=== Begin Enclosure ===

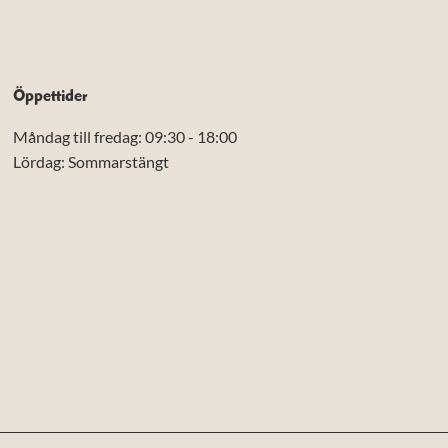
Öppettider
Måndag till fredag: 09:30 - 18:00
Lördag: Sommarstängt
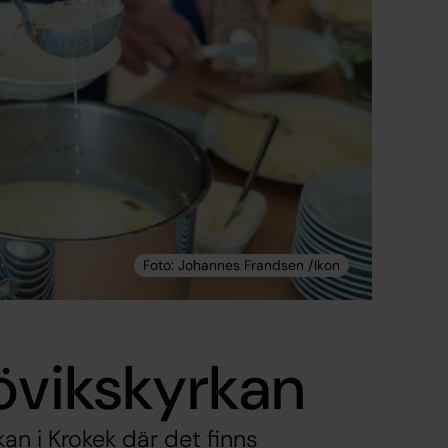
övikskyrkan
an i Krokek där det finns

=== End Enclosure ===

Please turn the text lines from all the items above into one numbered list, skipping any blank lines and leaving the pictures out.

## OUTPUT BELOW
1. Öppettider
2. Måndag till fredag: 09:30 - 18:00
3. Lördag: Sommarstängt
4. övikskyrkan
5. an i Krokek där det finns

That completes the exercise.